Water supply and small-scale sanitation and BTC

Water and sanitation in Belgian development cooperation means (drinking) water supply, sewers and waste water treatment, the construction of toilets, waste management, dredging operations, integrated water management, awareness raising about hygiene, training of actors in the sector and institutional support.

Belgian cooperation has a long tradition in the field of hydraulics, namely in Morocco and Senegal, where it has been active in this sector for decades. Belgian support mainly concentrates on rural areas and urban peripheries with a “semi-urban” or “semi-rural” character.

Most of BTC interventions are financed by Belgium but there are also other donors who count on BTC for the execution of water projects. For instance, the water programmes in Rwanda, DR Congo and Tanzania are funded jointly by Belgium and EuropeAid (ACP-EU Water Facility). The programme in DR Congo is also funded by DFID and AFD.

The main challenges

To improve access to drinking water, the main challenge of the interventions is in ensuring the continuity of water service delivery. Whereas the installation of equipment is relatively simple, ensuring long-term service delivery remains delicate, especially in rural areas and outside cities, where the organisation of basic services is difficult and often more expensive.

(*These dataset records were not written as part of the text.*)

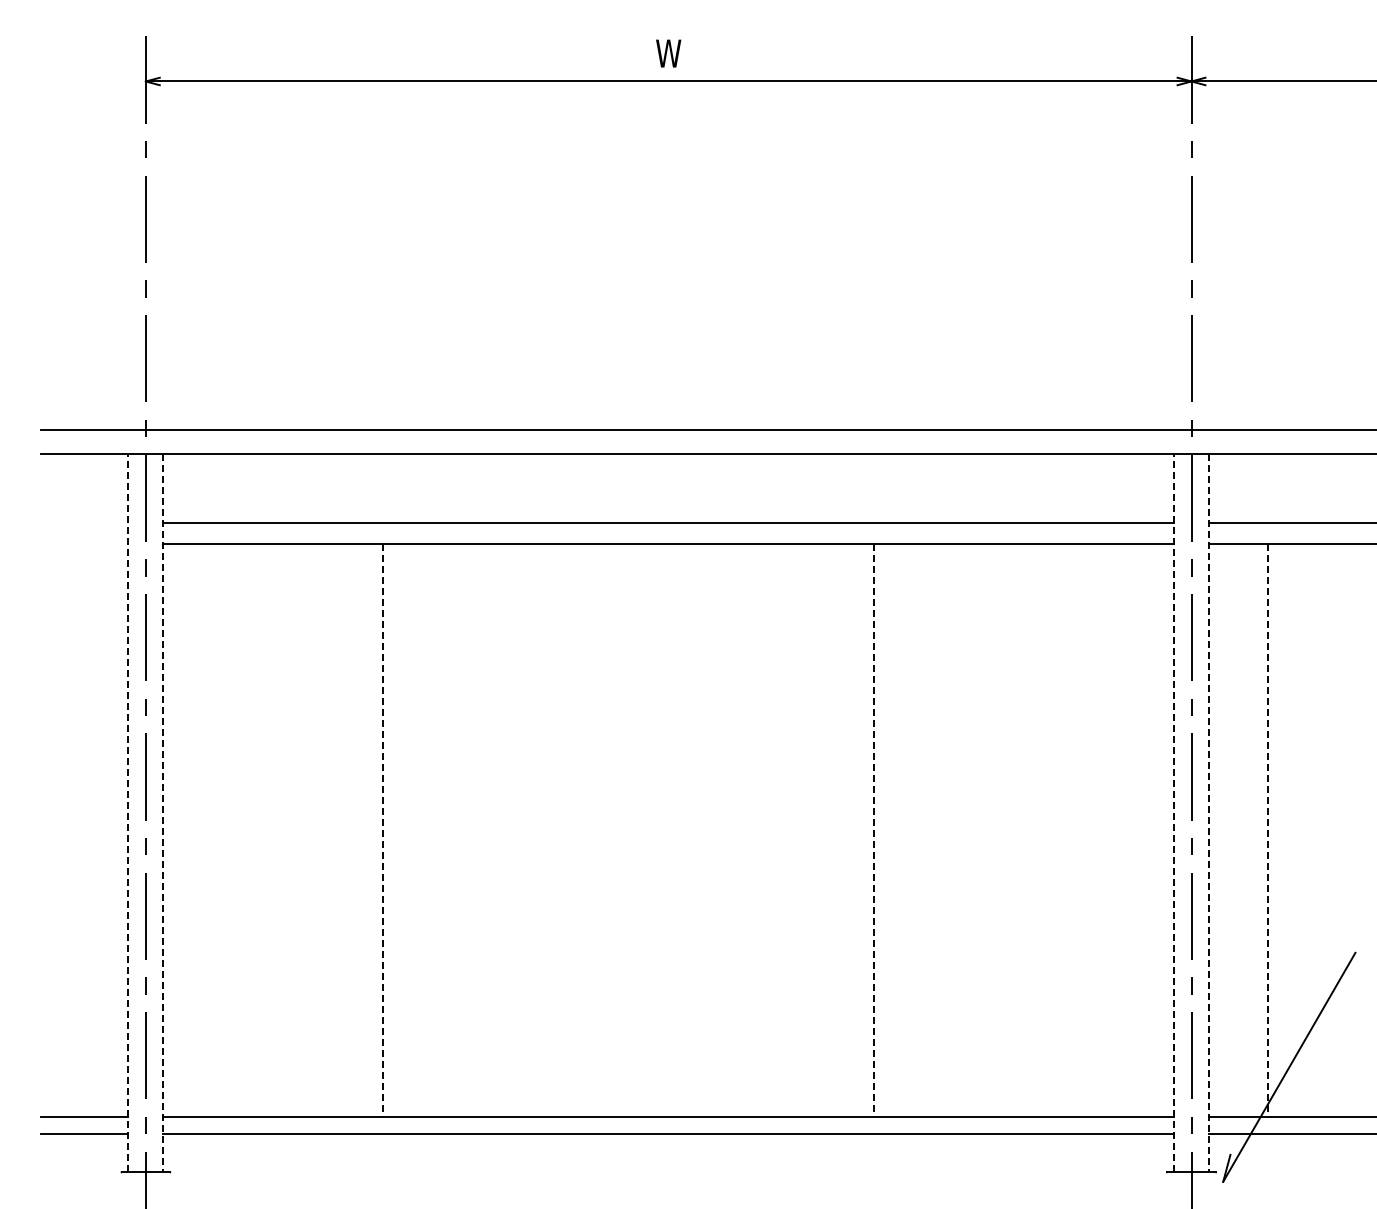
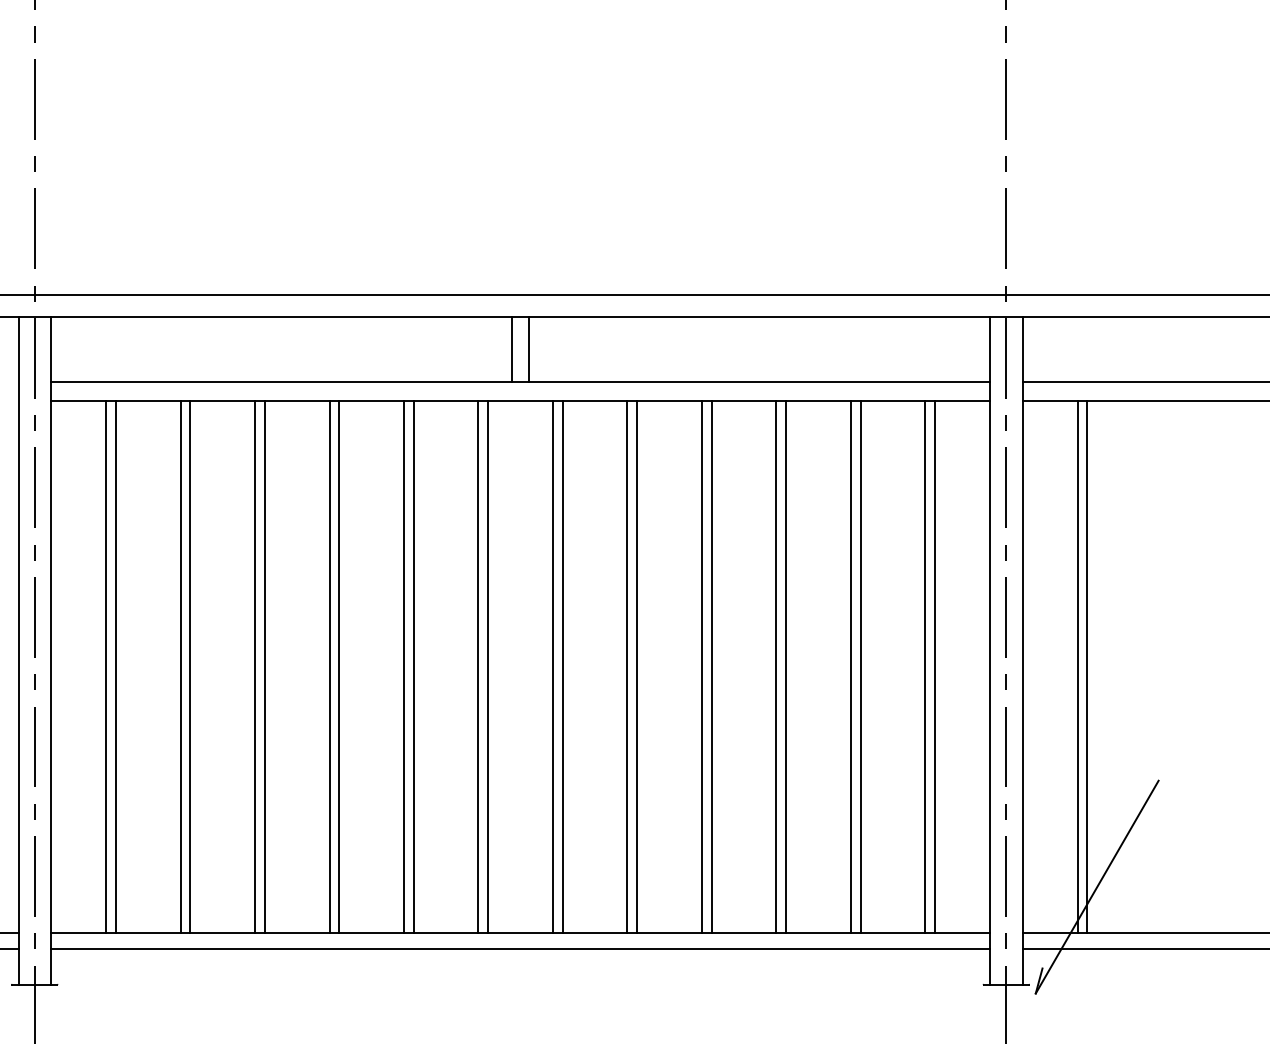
line: (659, 488) -> (512, 349), added
line: (677, 488) -> (528, 349), added
line: (128, 812) -> (18, 650), dashed -> solid
line: (1174, 812) -> (990, 650), dashed -> solid
line: (163, 813) -> (51, 651), dashed -> solid
line: (1208, 813) -> (1022, 651), dashed -> solid
line: (222, 830) -> (106, 667), added
line: (233, 830) -> (116, 667), added
line: (302, 830) -> (180, 667), added
line: (313, 830) -> (190, 667), added
line: (393, 830) -> (264, 667), added
line: (463, 830) -> (329, 667), added
line: (473, 830) -> (339, 667), added
line: (543, 830) -> (404, 667), added
line: (553, 830) -> (413, 667), added
line: (623, 830) -> (478, 667), added
line: (633, 830) -> (487, 667), added
line: (703, 830) -> (552, 667), added
line: (713, 830) -> (562, 667), added
line: (783, 830) -> (627, 667), added
line: (794, 830) -> (637, 667), added
line: (863, 830) -> (701, 667), added
line: (944, 830) -> (776, 667), added
line: (954, 830) -> (786, 667), added
line: (1024, 830) -> (851, 667), added
line: (1034, 830) -> (860, 667), added
line: (1104, 830) -> (925, 667), added
line: (1114, 830) -> (934, 667), added
line: (1278, 830) -> (1087, 667), added
line: (382, 831) -> (254, 668), dashed -> solid
line: (874, 831) -> (711, 668), dashed -> solid
line: (1268, 831) -> (1077, 668), dashed -> solid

To ensure continuity of services, optimal organisation of all actors concerned is essential. In general, strong training of water point managers is planned. At the same time, it is important that solutions are adapted to the needs and capacities of the users – both of men and women – and that the users learn to respect good hygienic practices and that they pay for the access to drinking water. The continuous search for technical solutions adapted to the context, in combination with the human side, capacity development, the institutional dialogue and the protection of the environment, makes supply of drinking water a complex and ever evolving sector, which, therefore, stands for much more than drilling wells and installing pipelines.